To solve these problems, we need to use the concept of stoichiometry and the principles of acid-base neutralization. Let's go step by step to find the answers to each question:
a) To calculate the amount of HCl neutralized by NaOH, we need to determine the excess amount of HCl that remains after the reaction. We know that 0.7034 M NaOH was used to neutralize the excess acid.
First, calculate the moles of NaOH used:
moles of NaOH = concentration of NaOH (M) x volume of NaOH (L)
moles of NaOH = 0.7034 M x (15.3 mL / 1000 mL/L) [Note: Convert the volume from mL to L]
Now, we can find the moles of HCl neutralized by using the balanced equation for the reaction between NaOH and HCl:
NaOH + HCl -> NaCl + H2O
For every 1 mole of NaOH, 1 mole of HCl is neutralized.

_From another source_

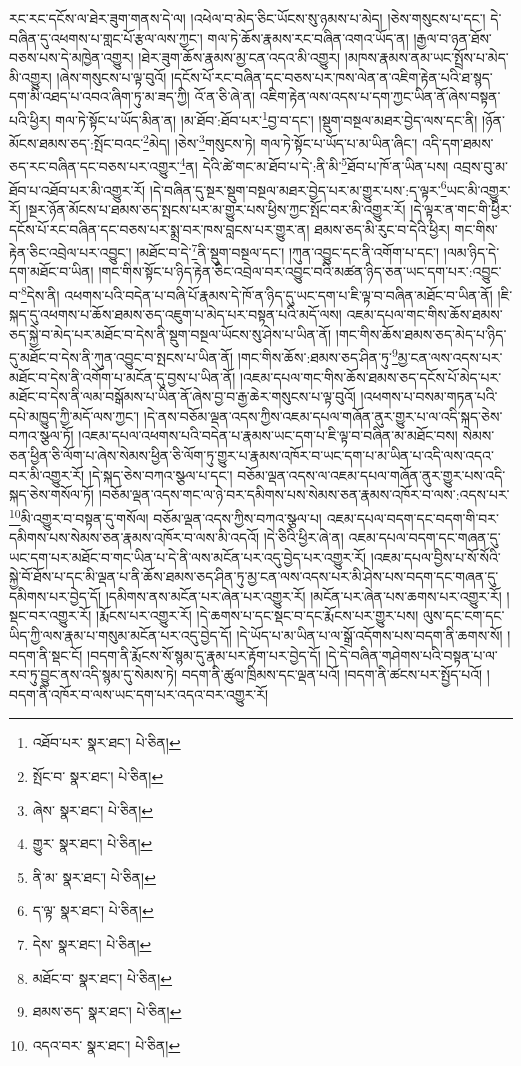རང་རང་དངོས་ལ་ཐེར་ཟུག་གནས་དེ་ལ། །འཕེལ་བ་མེད་ཅིང་ཡོངས་སུ་ཉམས་པ་མེད། །ཅེས་གསུངས་པ་དང་། དེ་བཞིན་དུ་འཕགས་པ་གླང་པོ་རྩལ་ལས་ཀྱང་། གལ་ཏེ་ཆོས་རྣམས་རང་བཞིན་འགའ་ཡོད་ན། །རྒྱལ་བ་ཉན་ཐོས་བཅས་པས་དེ་མཁྱེན་འགྱུར། །ཐེར་ཟུག་ཆོས་རྣམས་མྱ་ངན་འདའ་མི་འགྱུར། །མཁས་རྣམས་ནམ་ཡང་སྤྲོས་པ་མེད་མི་འགྱུར། །ཞེས་གསུངས་པ་ལྟ་བུའོ། །དངོས་པོ་རང་བཞིན་དང་བཅས་པར་ཁས་ལེན་ན་འཇིག་རྟེན་པའི་ཐ་སྙད་དག་མི་འཐད་པ་འབའ་ཞིག་ཏུ་མ་ཟད་ཀྱི། འོ་ན་ཅི་ཞེ་ན། འཇིག་རྟེན་ལས་འདས་པ་དག་ཀྱང་ཡིན་ནོ་ཞེས་བསྟན་པའི་ཕྱིར། གལ་ཏེ་སྟོང་པ་ཡོད་མིན་ན། །མ་ཐོབ་:ཐོབ་པར་\footnote{འཐོབ་པར་  སྣར་ཐང་།  པེ་ཅིན། }བྱ་བ་དང་། །སྡུག་བསྔལ་མཐར་བྱེད་ལས་དང་ནི། །ཉོན་མོངས་ཐམས་ཅད་:སྤོང་བའང་\footnote{སྤོང་བ་  སྣར་ཐང་།  པེ་ཅིན། }མེད། །ཅེས་\footnote{ཞེས་  སྣར་ཐང་།  པེ་ཅིན། }གསུངས་ཏེ། གལ་ཏེ་སྟོང་པ་ཡོད་པ་མ་ཡིན་ཞིང་། འདི་དག་ཐམས་ཅད་རང་བཞིན་དང་བཅས་པར་འགྱུར་\footnote{གྱུར་  སྣར་ཐང་།  པེ་ཅིན། }ན། དེའི་ཚེ་གང་མ་ཐོབ་པ་དེ་:ནི་མི་\footnote{ནི་མ་  སྣར་ཐང་།  པེ་ཅིན། }ཐོབ་པ་ཁོ་ན་ཡིན་པས། འབྲས་བུ་མ་ཐོབ་པ་འཐོབ་པར་མི་འགྱུར་རོ། །དེ་བཞིན་དུ་སྔར་སྡུག་བསྔལ་མཐར་བྱེད་པར་མ་གྱུར་པས་:ད་ལྟར་\footnote{ད་ལྟ་  སྣར་ཐང་།  པེ་ཅིན། }ཡང་མི་འགྱུར་རོ། །སྔར་ཉོན་མོངས་པ་ཐམས་ཅད་སྤངས་པར་མ་གྱུར་པས་ཕྱིས་ཀྱང་སྤོང་བར་མི་འགྱུར་རོ། །དེ་ལྟར་ན་གང་གི་ཕྱིར་དངོས་པོ་རང་བཞིན་དང་བཅས་པར་སྨྲ་བར་ཁས་བླངས་པར་གྱུར་ན། ཐམས་ཅད་མི་རུང་བ་དེའི་ཕྱིར། གང་གིས་རྟེན་ཅིང་འབྲེལ་པར་འབྱུང་། །མཐོང་བ་དེ་\footnote{དེས་  སྣར་ཐང་།  པེ་ཅིན། }ནི་སྡུག་བསྔལ་དང་། །ཀུན་འབྱུང་དང་ནི་འགོག་པ་དང་། །ལམ་ཉིད་དེ་དག་མཐོང་བ་ཡིན། །གང་གིས་སྟོང་པ་ཉིད་རྟེན་ཅིང་འབྲེལ་བར་འབྱུང་བའི་མཚན་ཉིད་ཅན་ཡང་དག་པར་:འབྱུང་བ་\footnote{མཐོང་བ་  སྣར་ཐང་།  པེ་ཅིན། }དེས་ནི། འཕགས་པའི་བདེན་པ་བཞི་པོ་རྣམས་དེ་ཁོ་ན་ཉིད་དུ་ཡང་དག་པ་ཇི་ལྟ་བ་བཞིན་མཐོང་བ་ཡིན་ནོ། །ཇི་སྐད་དུ་འཕགས་པ་ཆོས་ཐམས་ཅད་འཇུག་པ་མེད་པར་བསྟན་པའི་མདོ་ལས། འཇམ་དཔལ་གང་གིས་ཆོས་ཐམས་ཅད་སྐྱེ་བ་མེད་པར་མཐོང་བ་དེས་ནི་སྡུག་བསྔལ་ཡོངས་སུ་ཤེས་པ་ཡིན་ནོ། །གང་གིས་ཆོས་ཐམས་ཅད་མེད་པ་ཉིད་དུ་མཐོང་བ་དེས་ནི་ཀུན་འབྱུང་བ་སྤངས་པ་ཡིན་ནོ། །གང་གིས་ཆོས་:ཐམས་ཅད་ཤིན་ཏུ་\footnote{ཐམས་ཅད་  སྣར་ཐང་།  པེ་ཅིན། }མྱ་ངན་ལས་འདས་པར་མཐོང་བ་དེས་ནི་འགོག་པ་མངོན་དུ་བྱས་པ་ཡིན་ནོ། །འཇམ་དཔལ་གང་གིས་ཆོས་ཐམས་ཅད་དངོས་པོ་མེད་པར་མཐོང་བ་དེས་ནི་ལམ་བསྒོམས་པ་ཡིན་ནོ་ཞེས་བྱ་བ་རྒྱ་ཆེར་གསུངས་པ་ལྟ་བུའོ། །འཕགས་པ་བསམ་གཏན་པའི་དཔེ་མཁྱུད་ཀྱི་མདོ་ལས་ཀྱང་། །དེ་ནས་བཅོམ་ལྡན་འདས་ཀྱིས་འཇམ་དཔལ་གཞོན་ནུར་གྱུར་པ་ལ་འདི་སྐད་ཅེས་བཀའ་སྩལ་ཏོ། །འཇམ་དཔལ་འཕགས་པའི་བདེན་པ་རྣམས་ཡང་དག་པ་ཇི་ལྟ་བ་བཞིན་མ་མཐོང་བས། སེམས་ཅན་ཕྱིན་ཅི་ལོག་པ་ཞེས་སེམས་ཕྱིན་ཅི་ལོག་ཏུ་གྱུར་པ་རྣམས་འཁོར་བ་ཡང་དག་པ་མ་ཡིན་པ་འདི་ལས་འདའ་བར་མི་འགྱུར་རོ། །དེ་སྐད་ཅེས་བཀའ་སྩལ་པ་དང་། བཅོམ་ལྡན་འདས་ལ་འཇམ་དཔལ་གཞོན་ནུར་གྱུར་པས་འདི་སྐད་ཅེས་གསོལ་ཏོ། །བཅོམ་ལྡན་འདས་གང་ལ་ཉེ་བར་དམིགས་པས་སེམས་ཅན་རྣམས་འཁོར་བ་ལས་:འདས་པར་\footnote{འདའ་བར་  སྣར་ཐང་།  པེ་ཅིན། }མི་འགྱུར་བ་བསྟན་དུ་གསོལ། བཅོམ་ལྡན་འདས་ཀྱིས་བཀའ་སྩལ་པ། འཇམ་དཔལ་བདག་དང་བདག་གི་བར་དམིགས་པས་སེམས་ཅན་རྣམས་འཁོར་བ་ལས་མི་འདའོ། །དེ་ཅིའི་ཕྱིར་ཞེ་ན། འཇམ་དཔལ་བདག་དང་གཞན་དུ་ཡང་དག་པར་མཐོང་བ་གང་ཡིན་པ་དེ་ནི་ལས་མངོན་པར་འདུ་བྱེད་པར་འགྱུར་རོ། །འཇམ་དཔལ་བྱིས་པ་སོ་སོའི་སྐྱེ་བོ་ཐོས་པ་དང་མི་ལྡན་པ་ནི་ཆོས་ཐམས་ཅད་ཤིན་ཏུ་མྱ་ངན་ལས་འདས་པར་མི་ཤེས་པས་བདག་དང་གཞན་དུ་དམིགས་པར་བྱེད་དོ། །དམིགས་ནས་མངོན་པར་ཞེན་པར་འགྱུར་རོ། །མངོན་པར་ཞེན་པས་ཆགས་པར་འགྱུར་རོ། །སྡང་བར་འགྱུར་རོ། །རྨོངས་པར་འགྱུར་རོ། །དེ་ཆགས་པ་དང་སྡང་བ་དང་རྨོངས་པར་གྱུར་པས། ལུས་དང་ངག་དང་ཡིད་ཀྱི་ལས་རྣམ་པ་གསུམ་མངོན་པར་འདུ་བྱེད་དོ། །དེ་ཡོད་པ་མ་ཡིན་པ་ལ་སྒྲོ་འདོགས་པས་བདག་ནི་ཆགས་སོ། །བདག་ནི་སྡང་ངོ། །བདག་ནི་རྨོངས་སོ་སྙམ་དུ་རྣམ་པར་རྟོག་པར་བྱེད་དོ། །དེ་དེ་བཞིན་གཤེགས་པའི་བསྟན་པ་ལ་རབ་ཏུ་བྱུང་ནས་འདི་སྙམ་དུ་སེམས་ཏེ། བདག་ནི་ཚུལ་ཁྲིམས་དང་ལྡན་པའོ། །བདག་ནི་ཚངས་པར་སྤྱོད་པའོ། །བདག་ནི་འཁོར་བ་ལས་ཡང་དག་པར་འདའ་བར་འགྱུར་རོ།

moles of HCl neutralized = moles of NaOH
b) To find the total amount of HCl needed to neutralize the antacid, we need to consider the amount required to neutralize the excess acid and the amount reacted with the CaCO3.
Total moles of HCl used = moles of HCl neutralized by NaOH + moles of HCl reacted with CaCO3
c) To calculate the mass of CaCO3 that reacted with HCl, we can find the moles of CaCO3 reacted and then convert it to grams using the molar mass of CaCO3.
We know that 1 mole of CaCO3 reacts with 2 moles of HCl according to the balanced equation:
CaCO3 + 2HCl -> CaCl2 + H2O + CO2
We have already calculated the moles of HCl reacted (from part b). So, the moles of CaCO3 reacted can be calculated by dividing the moles of HCl by 2.
moles of CaCO3 reacted = moles of HCl / 2
Mass of CaCO3 reacted = moles of CaCO3 reacted x molar mass of CaCO3
d) To find the mass percent of CaCO3 present in the antacid, we need to calculate the mass percent using the mass of CaCO3 reacted and the mass of the antacid tablet.
Mass percent of CaCO3 = (mass of CaCO3 / mass of antacid tablet) x 100%
Now, let's calculate the answers:
Given data:
Mass of antacid tablet = 5.309 g
Volume of HCl used = 30.0 mL
Concentration of HCl = 0.831 M
Volume of NaOH used = 15.3 mL
Concentration of NaOH = 0.7034 M
Molar mass of CaCO3 = 100.09 g/mol
a) Moles of NaOH used:
moles of NaOH = 0.7034 M x (15.3 mL / 1000 mL/L) = (0.7034 * 15.3) / 1000 = ?? moles
b) Total moles of HCl used = moles of HCl neutralized by NaOH + moles of HCl reacted with CaCO3
c) Moles of CaCO3 reacted:
moles of CaCO3 reacted = moles of HCl / 2
Mass of CaCO3 reacted = moles of CaCO3 reacted x molar mass of CaCO3
d) Mass percent of CaCO3 = (mass of CaCO3 / mass of antacid tablet) x 100%
The final numerical values for these variables will depend on the actual calculations. Let me know if you need further assistance or the exact values of these variables.